START Records to process
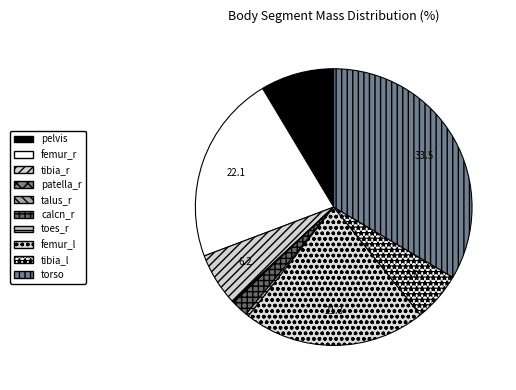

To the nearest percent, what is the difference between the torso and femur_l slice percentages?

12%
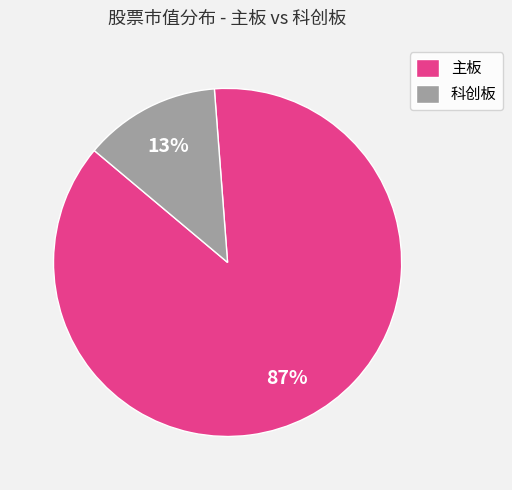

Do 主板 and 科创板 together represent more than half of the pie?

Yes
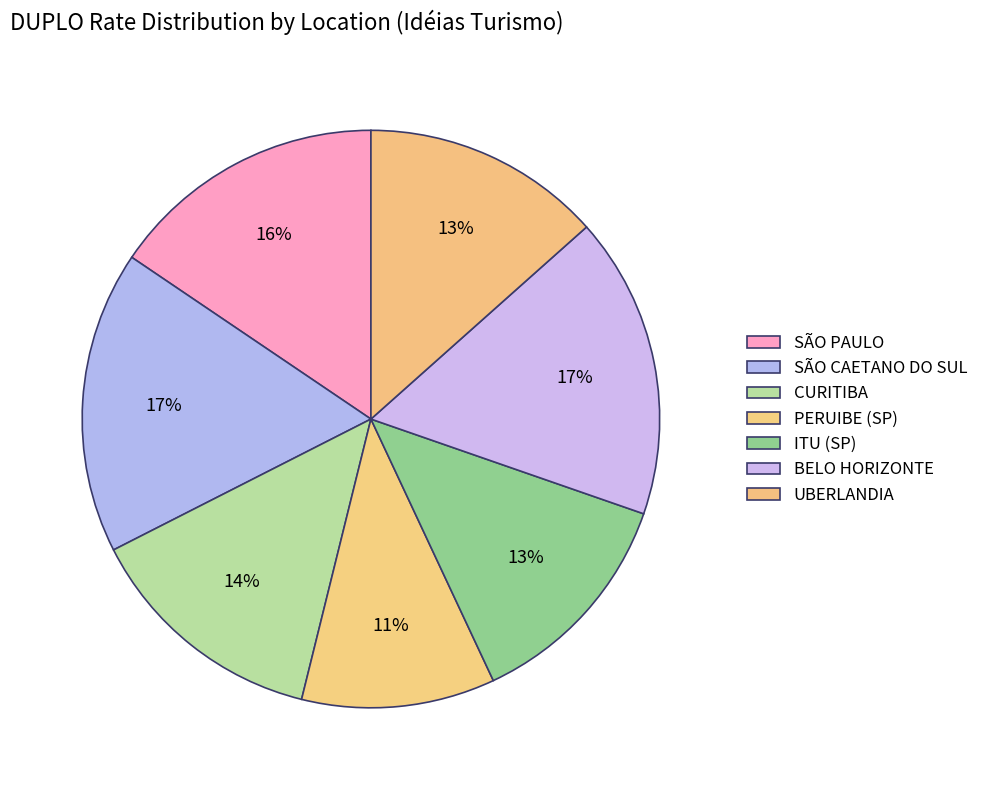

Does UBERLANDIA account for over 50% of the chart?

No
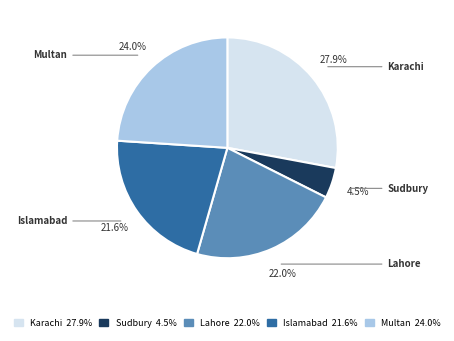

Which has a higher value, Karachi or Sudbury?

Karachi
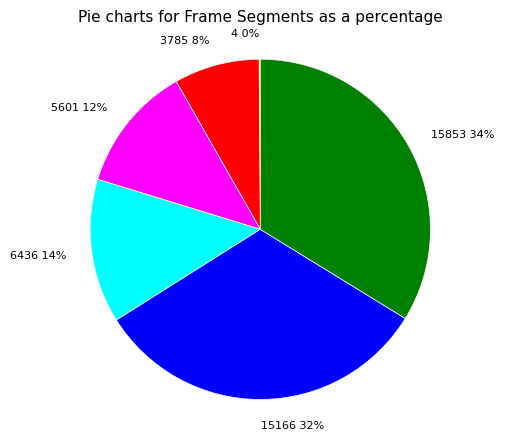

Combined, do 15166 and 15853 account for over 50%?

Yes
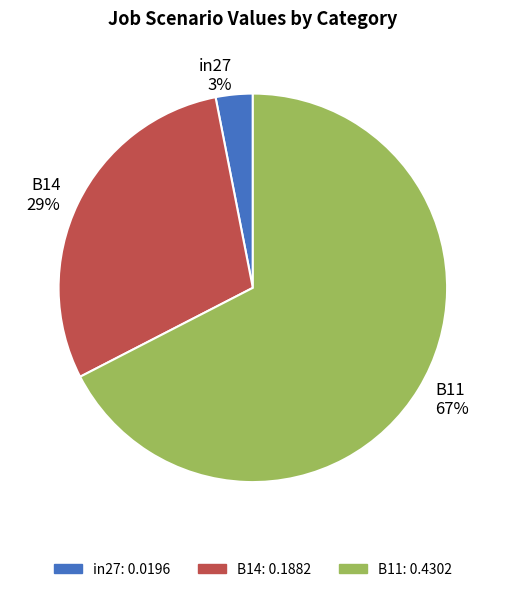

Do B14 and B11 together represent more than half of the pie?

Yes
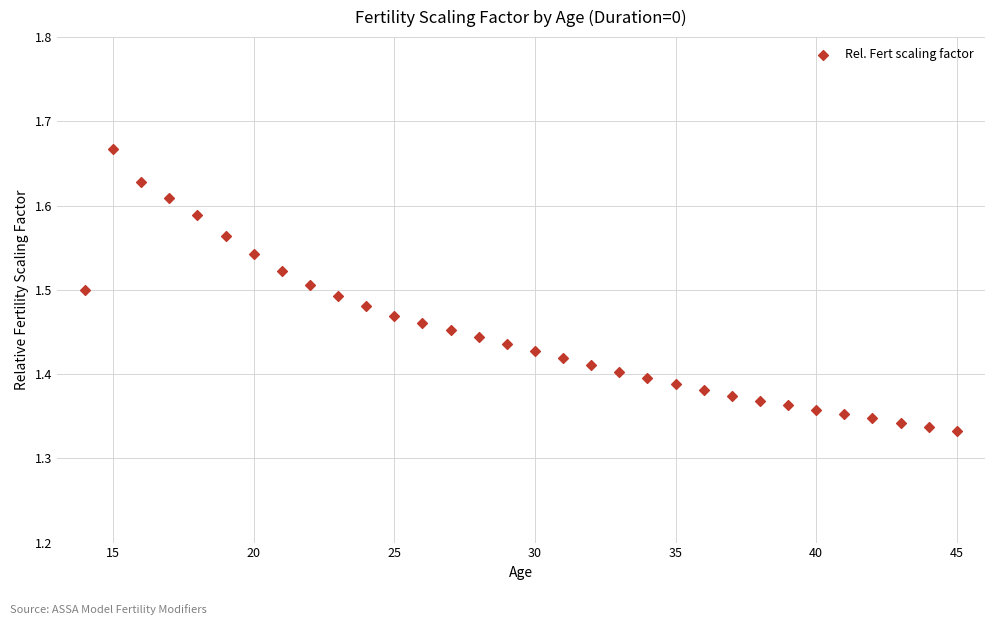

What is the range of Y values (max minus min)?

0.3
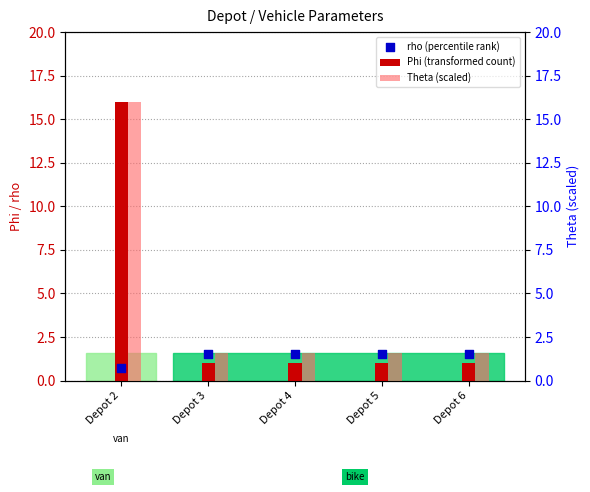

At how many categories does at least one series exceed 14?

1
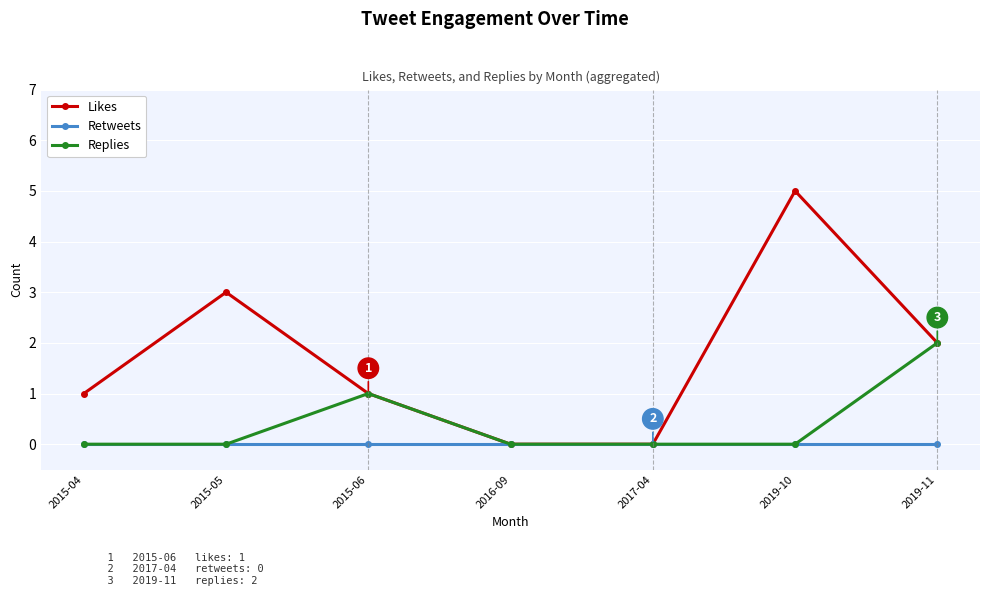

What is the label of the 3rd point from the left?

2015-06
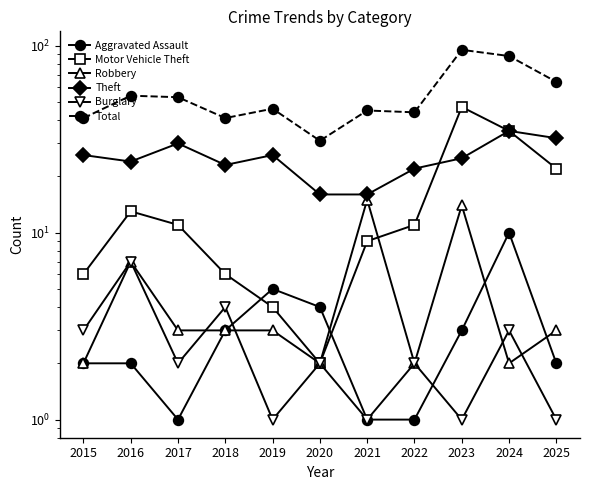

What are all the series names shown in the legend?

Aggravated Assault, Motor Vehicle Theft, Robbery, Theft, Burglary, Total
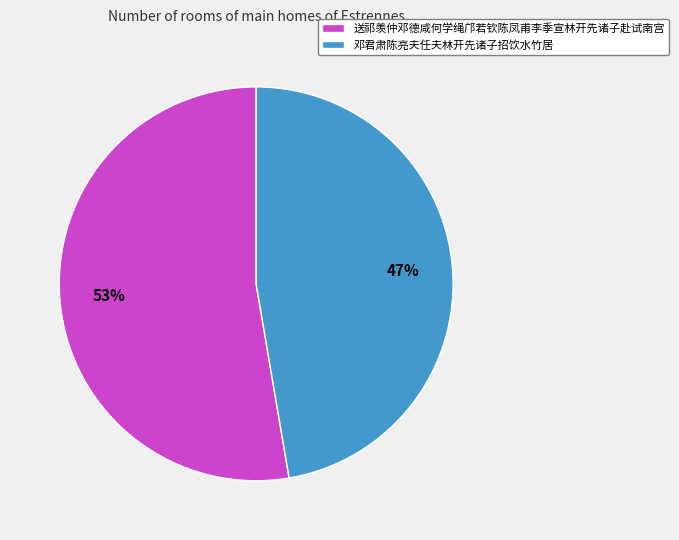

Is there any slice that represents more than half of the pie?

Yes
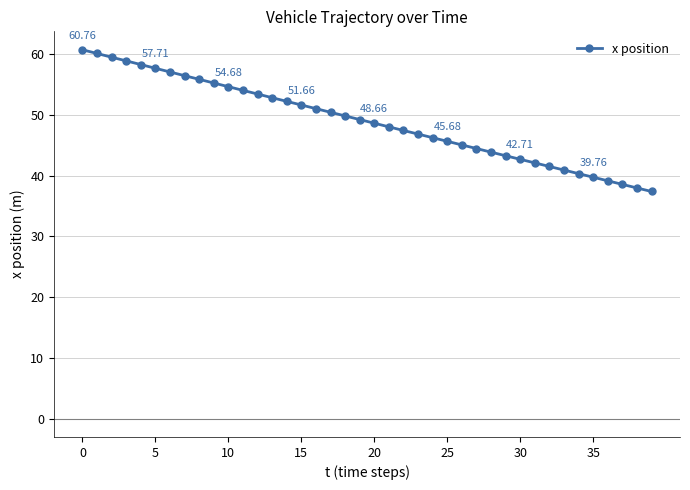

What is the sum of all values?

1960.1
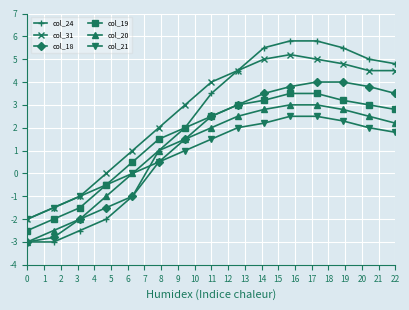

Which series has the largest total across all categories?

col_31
END Records to process
▶ **Task directions**:
Reproduce all of the material above word for word, leaving out the pictures.

▶ **Task result**:
To the nearest percent, what is the difference between the torso and femur_l slice percentages?

12%

Do 主板 and 科创板 together represent more than half of the pie?

Yes

Does UBERLANDIA account for over 50% of the chart?

No

Which has a higher value, Karachi or Sudbury?

Karachi

Combined, do 15166 and 15853 account for over 50%?

Yes

Do B14 and B11 together represent more than half of the pie?

Yes

What is the range of Y values (max minus min)?

0.3

At how many categories does at least one series exceed 14?

1

What is the label of the 3rd point from the left?

2015-06

What are all the series names shown in the legend?

Aggravated Assault, Motor Vehicle Theft, Robbery, Theft, Burglary, Total

Is there any slice that represents more than half of the pie?

Yes

What is the sum of all values?

1960.1

Which series has the largest total across all categories?

col_31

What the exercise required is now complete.